Navy officials say the group
did not move the boats in time
and that they are a hazard


By Gregg K. Kakesako
gkakesako@starbulletin.com

Volunteers with a Sea Scout program are upset that the U.S. Navy has begun destroying four boats they had hoped to use to train boys and girls for sea careers.

David Ford, president of the Tugboat Hoga Preservation Society, said the program would have given up to 20 girls and boys "a constructive outlet away from the lure of drugs and crime.

"Now there is no future for these kids," Ford said.

The Navy maintains that the Tugboat Hoga Preservation Society, which had owned the four Vietnam-era landing craft, stored on land in Pearl City Peninsula's Victory Dock 6, was told repeatedly since August that the vessels had to be moved by Sept. 15. On Monday the Navy destroyed one of the landing craft.

Lt. Cmdr. Jane Campbell, Pearl Harbor spokeswoman, said that after Sept. 15 the Hoga Society was no longer considered the legal owner of the four vessels. A month later the vessels were declared to be "abandoned," Campbell said, and the Navy started proceedings to demolish them.

Ford said the Navy's ultimatum was delivered last Friday. He said Pearl Harbor officials said the boats had to be moved by Monday or they would be destroyed.

"They said the boats presented a safety hazard."

Ford said, "We could have discussed the idea of a temporary fence (to keep people away from the boats) ... but the Navy would rather shoot first and ask questions later."

Campbell said Ford was "given numerous and subsequent opportunities to move the vessels."

She said the vessels are considered "safety hazards" since they were in an area easily accessible by children.

Ford has had a running dispute with the Navy since Pearl Harbor officials rejected the Hoga Society's request to use a slip of land between the USS Arizona Memorial and the USS Bowfin Submarine Museum to berth the World War II tugboat. The Hoga is one of the few remaining vessels that survived the attack on Pearl Harbor on Dec. 7, 1941. It is now in mothballs near San Francisco.

Besides Ford's group, the city of North Little Rock, Ark., and a boat dealer in Fort Lauderdale, Fla., are interested in acquiring the tugboat.

A decision by the Navy is expected sometime next year.

Regarding the four Vietnam-era vessels, Ford said in a letter to U.S. Sen. Daniel Inouye: "We have been unable to complete the removal as expeditiously as we would have liked.
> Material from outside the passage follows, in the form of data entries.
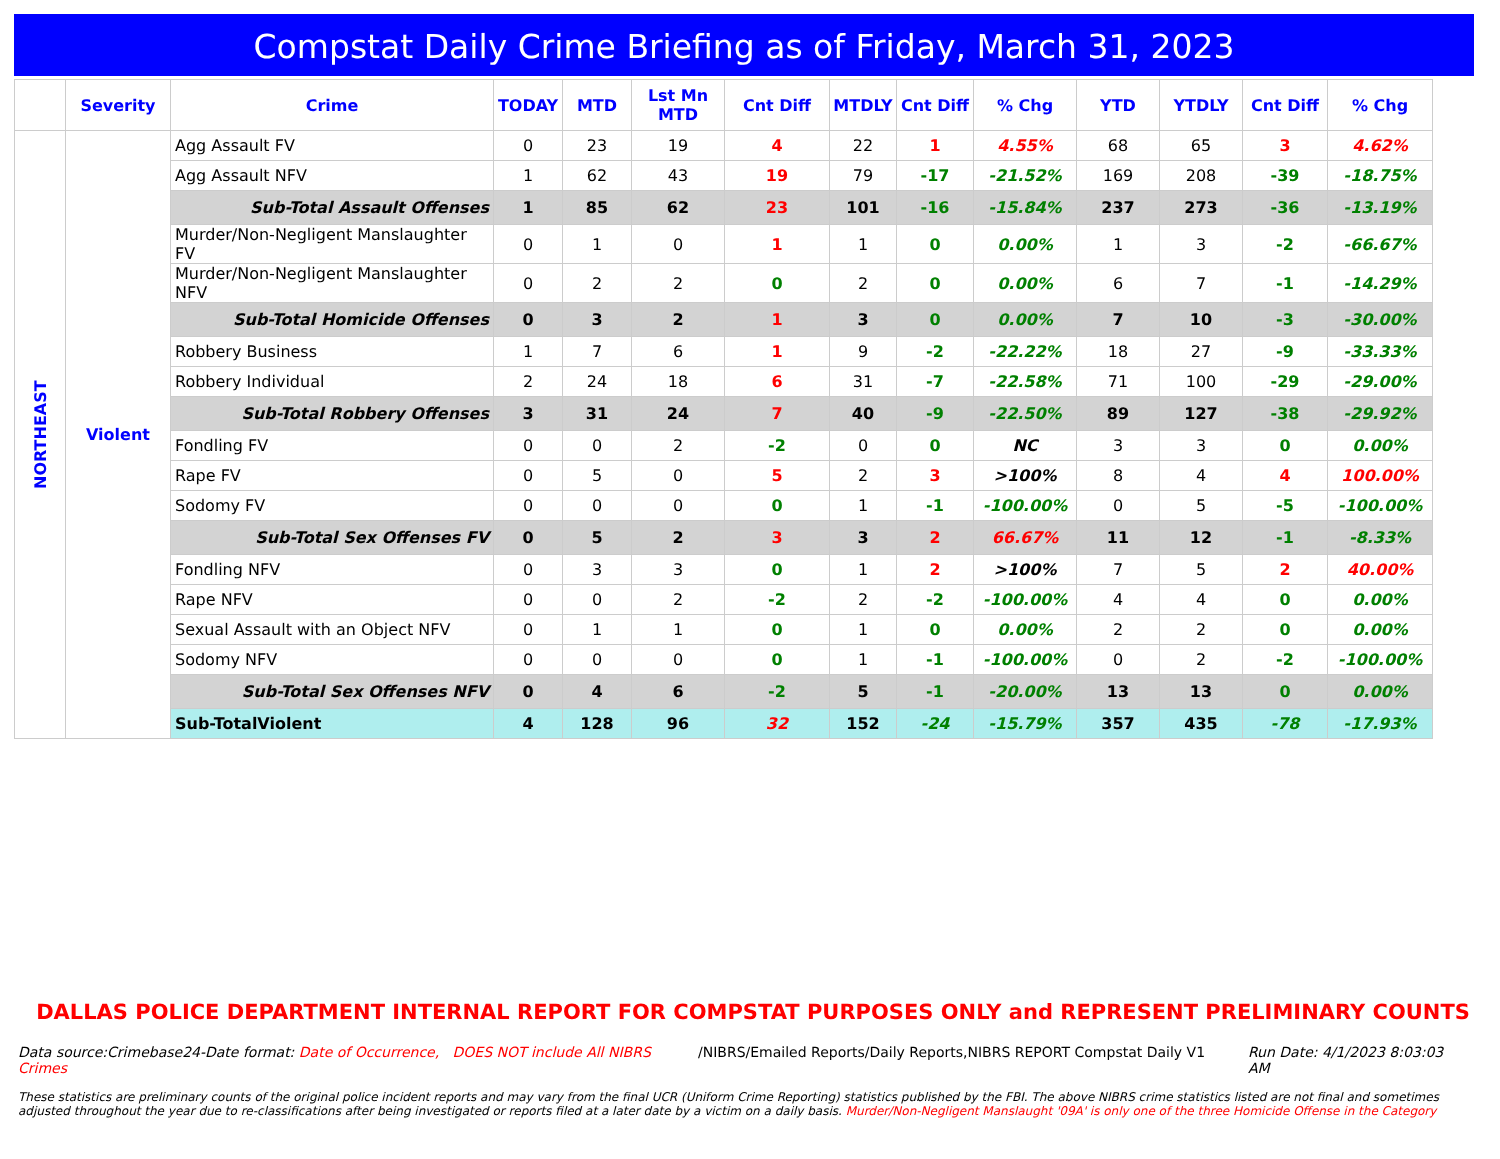Compstat Daily Crime Briefing as of Friday, March 31, 2023
| | Severity | Crime | TODAY | MTD | Lst Mn MTD | Cnt Diff | MTDLY | Cnt Diff | % Chg | YTD | YTDLY | Cnt Diff | % Chg |
| --- | --- | --- | --- | --- | --- | --- | --- | --- | --- | --- | --- | --- | --- |
| NORTHEAST | Violent | Agg Assault FV | 0 | 23 | 19 | 4 | 22 | 1 | 4.55% | 68 | 65 | 3 | 4.62% |
| | | Agg Assault NFV | 1 | 62 | 43 | 19 | 79 | -17 | -21.52% | 169 | 208 | -39 | -18.75% |
| | | Sub-Total Assault Offenses | 1 | 85 | 62 | 23 | 101 | -16 | -15.84% | 237 | 273 | -36 | -13.19% |
| | | Murder/Non-Negligent Manslaughter FV | 0 | 1 | 0 | 1 | 1 | 0 | 0.00% | 1 | 3 | -2 | -66.67% |
| | | Murder/Non-Negligent Manslaughter NFV | 0 | 2 | 2 | 0 | 2 | 0 | 0.00% | 6 | 7 | -1 | -14.29% |
| | | Sub-Total Homicide Offenses | 0 | 3 | 2 | 1 | 3 | 0 | 0.00% | 7 | 10 | -3 | -30.00% |
| | | Robbery Business | 1 | 7 | 6 | 1 | 9 | -2 | -22.22% | 18 | 27 | -9 | -33.33% |
| | | Robbery Individual | 2 | 24 | 18 | 6 | 31 | -7 | -22.58% | 71 | 100 | -29 | -29.00% |
| | | Sub-Total Robbery Offenses | 3 | 31 | 24 | 7 | 40 | -9 | -22.50% | 89 | 127 | -38 | -29.92% |
| | | Fondling FV | 0 | 0 | 2 | -2 | 0 | 0 | NC | 3 | 3 | 0 | 0.00% |
| | | Rape FV | 0 | 5 | 0 | 5 | 2 | 3 | >100% | 8 | 4 | 4 | 100.00% |
| | | Sodomy FV | 0 | 0 | 0 | 0 | 1 | -1 | -100.00% | 0 | 5 | -5 | -100.00% |
| | | Sub-Total Sex Offenses FV | 0 | 5 | 2 | 3 | 3 | 2 | 66.67% | 11 | 12 | -1 | -8.33% |
| | | Fondling NFV | 0 | 3 | 3 | 0 | 1 | 2 | >100% | 7 | 5 | 2 | 40.00% |
| | | Rape NFV | 0 | 0 | 2 | -2 | 2 | -2 | -100.00% | 4 | 4 | 0 | 0.00% |
| | | Sexual Assault with an Object NFV | 0 | 1 | 1 | 0 | 1 | 0 | 0.00% | 2 | 2 | 0 | 0.00% |
| | | Sodomy NFV | 0 | 0 | 0 | 0 | 1 | -1 | -100.00% | 0 | 2 | -2 | -100.00% |
| | | Sub-Total Sex Offenses NFV | 0 | 4 | 6 | -2 | 5 | -1 | -20.00% | 13 | 13 | 0 | 0.00% |
| | | Sub-TotalViolent | 4 | 128 | 96 | 32 | 152 | -24 | -15.79% | 357 | 435 | -78 | -17.93% |
DALLAS POLICE DEPARTMENT INTERNAL REPORT FOR COMPSTAT PURPOSES ONLY and REPRESENT PRELIMINARY COUNTS
Data source:Crimebase24-Date format: Date of Occurrence, DOES NOT include All NIBRS Crimes
/NIBRS/Emailed Reports/Daily Reports,NIBRS REPORT Compstat Daily V1
Run Date: 4/1/2023 8:03:03 AM
These statistics are preliminary counts of the original police incident reports and may vary from the final UCR (Uniform Crime Reporting) statistics published by the FBI. The above NIBRS crime statistics listed are not final and sometimes adjusted throughout the year due to re-classifications after being investigated or reports filed at a later date by a victim on a daily basis. Murder/Non-Negligent Manslaught '09A' is only one of the three Homicide Offense in the Category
All of us are volunteers with daytime jobs, so much of the work is being done at night."

Ford's group wanted to relocate the vessels to Campbell Industrial Park.

The group had hoped to form two youth Sea Scouts units in Leeward Oahu.

Sea Scouts, part of the Boy Scouts of America, is intended to help youths learn about careers on the water, said John Mills, Sea Scouts spokesman.

He said Ford's group is in the process of getting a charter from the Aloha Council. The only Sea Scouts unit here is chartered by the USS Missouri Battleship Association.

Ford said the boats would be used for "dry-land training and a support for Navy recruitment."